Лю Ху согласно покивал, а И Ван нахмурился:
– Мы – с ними?
– Неправильно мыслишь, Ваня, – снисходительно обратился к буддисту Гефестай. – Не мы с ними, а мы – их! Понял?
– Тридцать девять мечей! – напомнил И Ван.
– Да хоть сто тридцать девять! – отмахнулся сын Ярная. – Подумаешь… Я, бывало, принимал бой один против десяти, и ничего. И даков бил, и германцев, и сарматов! Надо будет, и парфян положу – столько, сколько надо, чтобы они отстали и преисполнились почтения…
– Удивительные вы мастера, – хитро прищурился Лю Ху. – Если бы я не знал, что вы циркачи, то принял бы за воинов.
– Жизнь такая, Лёха, – объяснил Эдик. – Кого хошь заставит за меч хвататься. Пожить-то охота любому, и мы тоже не прочь…
Лю Ху усмехнулся и спросил Лобанова:
– И где же драгоценный предводитель собирается встретить врага?
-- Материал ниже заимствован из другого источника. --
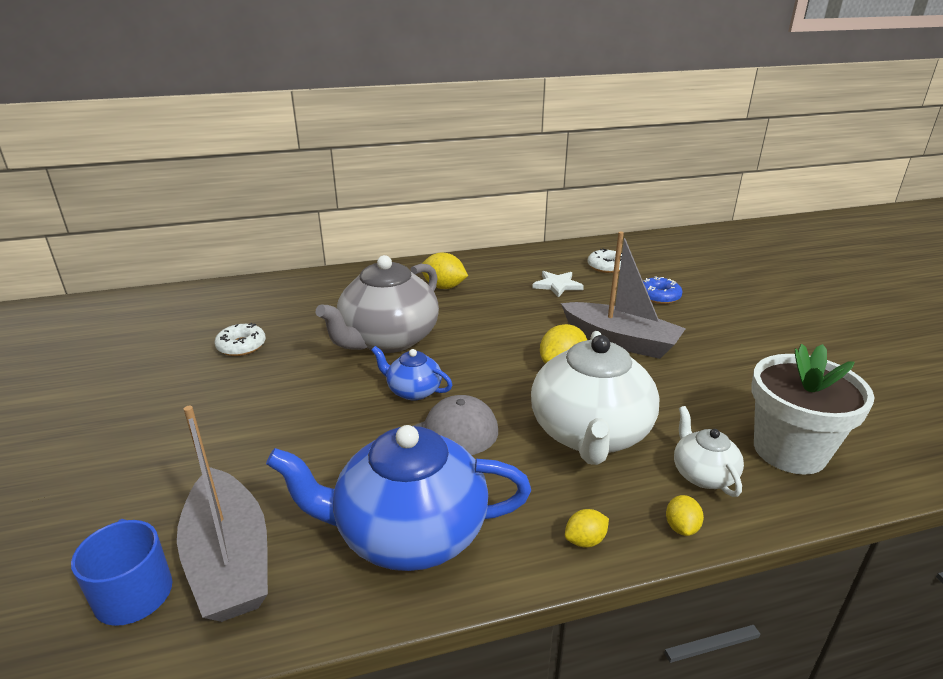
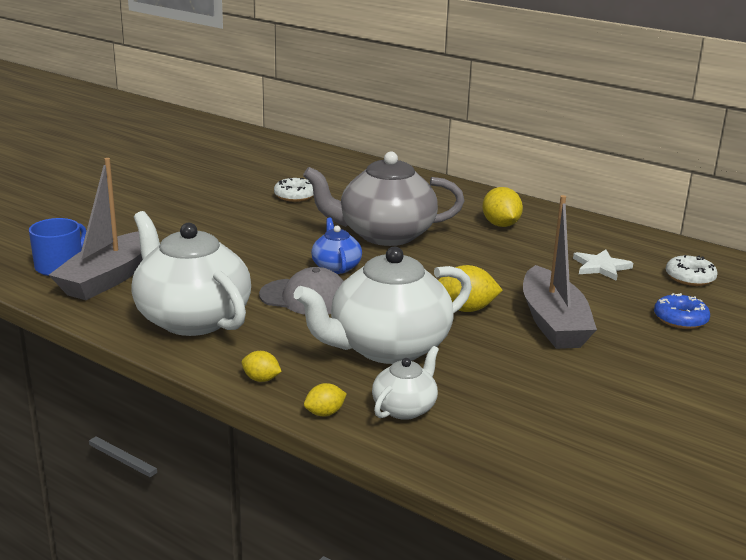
camera: 50 degrees right, 5 degrees down
blue teapot [266,425,531,571] -> white teapot [131,211,251,336]
white flower pot [751,344,875,475] -> none

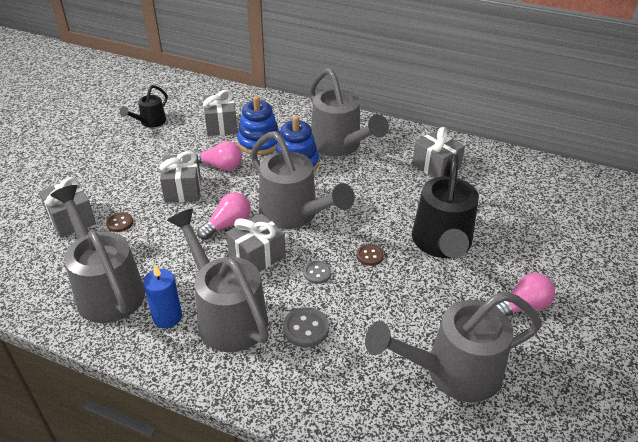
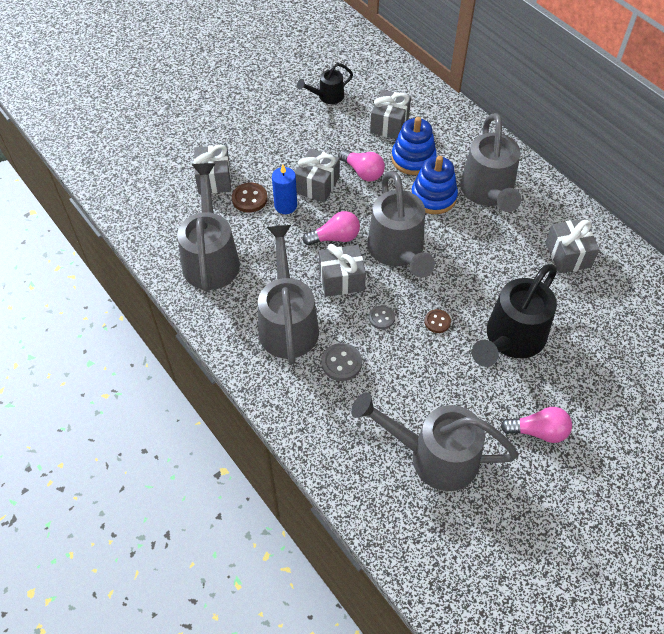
camera: 30 degrees right, 15 degrees up
brown button [106,212,133,232] -> brown button [232,183,268,213], size x1.50
blue candle [143,265,182,328] -> blue candle moved to [272,164,297,214]

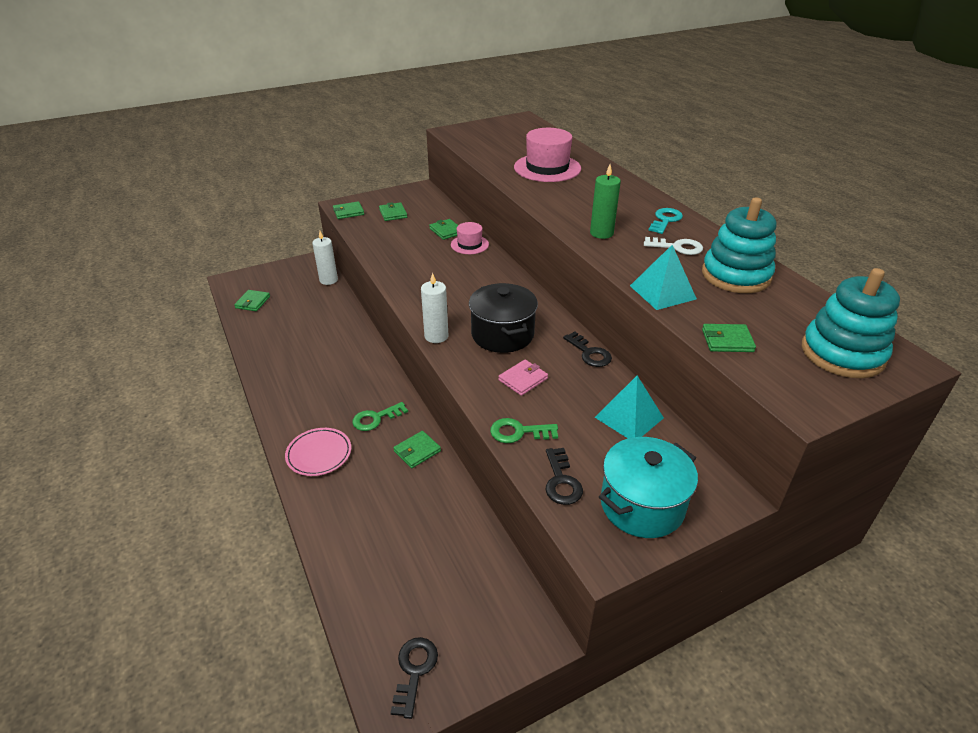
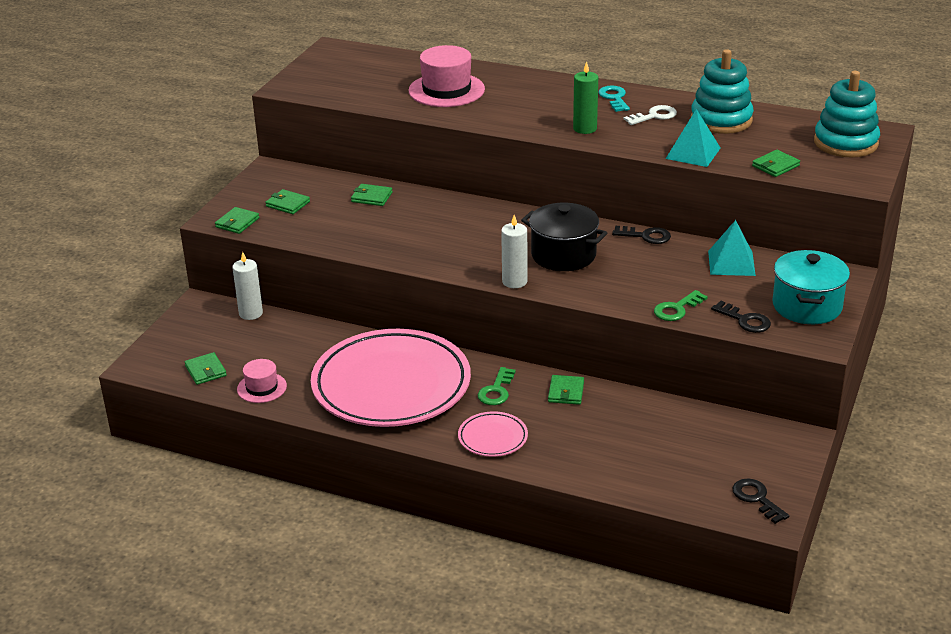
camera: 40 degrees left, 5 degrees down
pink hat [451,222,489,254] -> pink hat moved to [237,359,287,403]
pink wallet [498,360,548,396] -> none
none -> pink plate [311,329,471,427]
Сергий оглядел склон горы, заросший дубом. Подъем был крут, и дубраву частенько прореживали заросли кустов, а то и вовсе каменистые осыпи сползали по круче.
– Ищем пологий склон, – сказал Лобанов, – или ущелье, чтобы подняться по нему вверх и уйти в горы.
– Ищем! – согласились его спутники, даже унылый И Ван качнул бритой головой.
Подходящее место нашли на втором часе пути – склон, заросший дубом и тополем, плавно скатывался к дороге и продолжался за нею грядой холмов. Посередине скат горы продавливался неглубокой промоиной, выше загибающей края покруче и переходящей в ущелье.
– Здесь!
Кони сперва зафыркали, не желая топать вверх, но потом смирились. На неширокой терраске преторианцы задержались – отсюда открывался неплохой обзор. Времени на то, чтобы обстрелять парфян, будет отпущено мало, но кое-что успеть можно. Луки были у всех, но к хорошим стрелкам можно было отнести лишь пятерых. Остальным доставалась роль массовки.